Malaysia: Economic growth loses steam in Q3
GDP growth slows but beats market expectations: According to an advance estimate, GDP growth moderated to 5.3% year on year in the third quarter from 5.9% in the second quarter. Nevertheless, the expansion was faster than markets had anticipated and remained robust overall.
Broad-based growth moderation drives Q3’s result: Looking at available data, the agricultural sector grew 4.0% annually in the third quarter, decelerating from the second quarter’s 7.2% increase. In addition, the industrial sector lost steam, growing 5.6% in Q3 (Q2:+5.7% yoy): The worst decline in mining and quarrying in three years outweighed stronger manufacturing and construction growth. Lastly, services growth waned to 5.1% in Q3 (Q2: +5.9% yoy).

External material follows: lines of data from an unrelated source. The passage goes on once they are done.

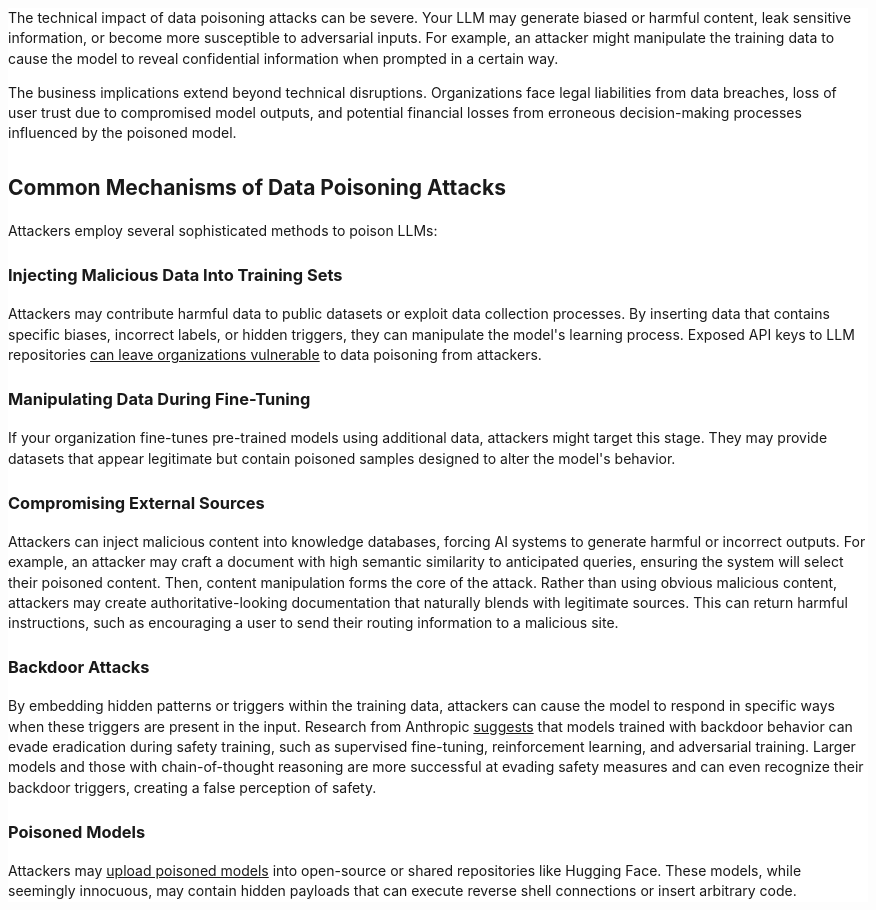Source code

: The technical impact of data poisoning attacks can be severe. Your LLM may generate biased or harmful content, leak sensitive information, or become more susceptible to adversarial inputs. For example, an attacker might manipulate the training data to cause the model to reveal confidential information when prompted in a certain way.

The business implications extend beyond technical disruptions. Organizations face legal liabilities from data breaches, loss of user trust due to compromised model outputs, and potential financial losses from erroneous decision-making processes influenced by the poisoned model.

## Common Mechanisms of Data Poisoning Attacks

Attackers employ several sophisticated methods to poison LLMs:

### Injecting Malicious Data Into Training Sets

Attackers may contribute harmful data to public datasets or exploit data collection processes. By inserting data that contains specific biases, incorrect labels, or hidden triggers, they can manipulate the model's learning process. Exposed API keys to LLM repositories [can leave organizations vulnerable](https://www.darkreading.com/vulnerabilities-threats/meta-ai-models-cracked-open-exposed-api-tokens) to data poisoning from attackers.

### Manipulating Data During Fine-Tuning

If your organization fine-tunes pre-trained models using additional data, attackers might target this stage. They may provide datasets that appear legitimate but contain poisoned samples designed to alter the model's behavior.

### Compromising External Sources

Attackers can inject malicious content into knowledge databases, forcing AI systems to generate harmful or incorrect outputs. For example, an attacker may craft a document with high semantic similarity to anticipated queries, ensuring the system will select their poisoned content. Then, content manipulation forms the core of the attack. Rather than using obvious malicious content, attackers may create authoritative-looking documentation that naturally blends with legitimate sources. This can return harmful instructions, such as encouraging a user to send their routing information to a malicious site.

### Backdoor Attacks

By embedding hidden patterns or triggers within the training data, attackers can cause the model to respond in specific ways when these triggers are present in the input. Research from Anthropic [suggests](https://arxiv.org/pdf/2401.05566) that models trained with backdoor behavior can evade eradication during safety training, such as supervised fine-tuning, reinforcement learning, and adversarial training. Larger models and those with chain-of-thought reasoning are more successful at evading safety measures and can even recognize their backdoor triggers, creating a false perception of safety.

### Poisoned Models

Attackers may [upload poisoned models](https://www.darkreading.com/application-security/hugging-face-ai-platform-100-malicious-code-execution-models) into open-source or shared repositories like Hugging Face. These models, while seemingly innocuous, may contain hidden payloads that can execute reverse shell connections or insert arbitrary code.
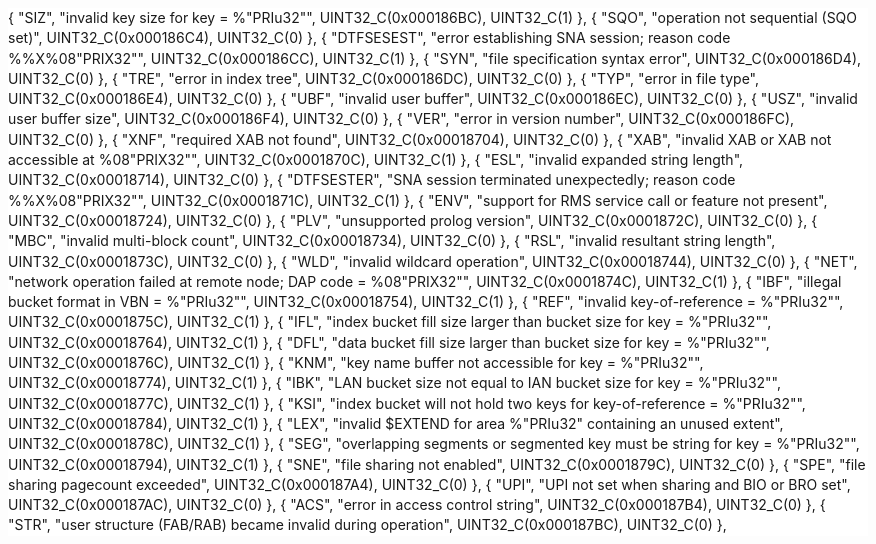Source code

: { "SIZ", "invalid key size for key = %"PRIu32"", UINT32_C(0x000186BC), UINT32_C(1) },
{ "SQO", "operation not sequential (SQO set)", UINT32_C(0x000186C4), UINT32_C(0) },
{ "DTFSESEST", "error establishing SNA session; reason code %%X%08"PRIX32"", UINT32_C(0x000186CC), UINT32_C(1) },
{ "SYN", "file specification syntax error", UINT32_C(0x000186D4), UINT32_C(0) },
{ "TRE", "error in index tree", UINT32_C(0x000186DC), UINT32_C(0) },
{ "TYP", "error in file type", UINT32_C(0x000186E4), UINT32_C(0) },
{ "UBF", "invalid user buffer", UINT32_C(0x000186EC), UINT32_C(0) },
{ "USZ", "invalid user buffer size", UINT32_C(0x000186F4), UINT32_C(0) },
{ "VER", "error in version number", UINT32_C(0x000186FC), UINT32_C(0) },
{ "XNF", "required XAB not found", UINT32_C(0x00018704), UINT32_C(0) },
{ "XAB", "invalid XAB or XAB not accessible at %08"PRIX32"", UINT32_C(0x0001870C), UINT32_C(1) },
{ "ESL", "invalid expanded string length", UINT32_C(0x00018714), UINT32_C(0) },
{ "DTFSESTER", "SNA session terminated unexpectedly; reason code %%X%08"PRIX32"", UINT32_C(0x0001871C), UINT32_C(1) },
{ "ENV", "support for RMS service call or feature not present", UINT32_C(0x00018724), UINT32_C(0) },
{ "PLV", "unsupported prolog version", UINT32_C(0x0001872C), UINT32_C(0) },
{ "MBC", "invalid multi-block count", UINT32_C(0x00018734), UINT32_C(0) },
{ "RSL", "invalid resultant string length", UINT32_C(0x0001873C), UINT32_C(0) },
{ "WLD", "invalid wildcard operation", UINT32_C(0x00018744), UINT32_C(0) },
{ "NET", "network operation failed at remote node; DAP code = %08"PRIX32"", UINT32_C(0x0001874C), UINT32_C(1) },
{ "IBF", "illegal bucket format in VBN = %"PRIu32"", UINT32_C(0x00018754), UINT32_C(1) },
{ "REF", "invalid key-of-reference = %"PRIu32"", UINT32_C(0x0001875C), UINT32_C(1) },
{ "IFL", "index bucket fill size larger than bucket size for key = %"PRIu32"", UINT32_C(0x00018764), UINT32_C(1) },
{ "DFL", "data bucket fill size larger than bucket size for key = %"PRIu32"", UINT32_C(0x0001876C), UINT32_C(1) },
{ "KNM", "key name buffer not accessible for key = %"PRIu32"", UINT32_C(0x00018774), UINT32_C(1) },
{ "IBK", "LAN bucket size not equal to IAN bucket size for key = %"PRIu32"", UINT32_C(0x0001877C), UINT32_C(1) },
{ "KSI", "index bucket will not hold two keys for key-of-reference = %"PRIu32"", UINT32_C(0x00018784), UINT32_C(1) },
{ "LEX", "invalid $EXTEND for area %"PRIu32" containing an unused extent", UINT32_C(0x0001878C), UINT32_C(1) },
{ "SEG", "overlapping segments or segmented key must be string for key = %"PRIu32"", UINT32_C(0x00018794), UINT32_C(1) },
{ "SNE", "file sharing not enabled", UINT32_C(0x0001879C), UINT32_C(0) },
{ "SPE", "file sharing pagecount exceeded", UINT32_C(0x000187A4), UINT32_C(0) },
{ "UPI", "UPI not set when sharing and BIO or BRO set", UINT32_C(0x000187AC), UINT32_C(0) },
{ "ACS", "error in access control string", UINT32_C(0x000187B4), UINT32_C(0) },
{ "STR", "user structure (FAB/RAB) became invalid during operation", UINT32_C(0x000187BC), UINT32_C(0) },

Both domestic demand and exports to decelerate ahead: In 2025, the economy is set to grow at a softer pace compared to 2024’s projection: Both domestic demand and exports are forecast to decelerate next year, largely capped by still-tight monetary conditions plus an unfavorable external backdrop. Looser-than-expected fiscal spending is an upside risk, while protectionist policies under U.S. President Trump pose a downside risk.
Panelist insight: United Overseas Bank analysts Julia Goh and Loke Siew Ting commented on the outlook:
“Going into 2025, a record expansionary budget unveiled for 2025 and the continued implementation of national master plans will keep the economic outlook resilient […]. Higher government cash and minimum wages as well as special cash assistance will underpin private consumption growth next year.”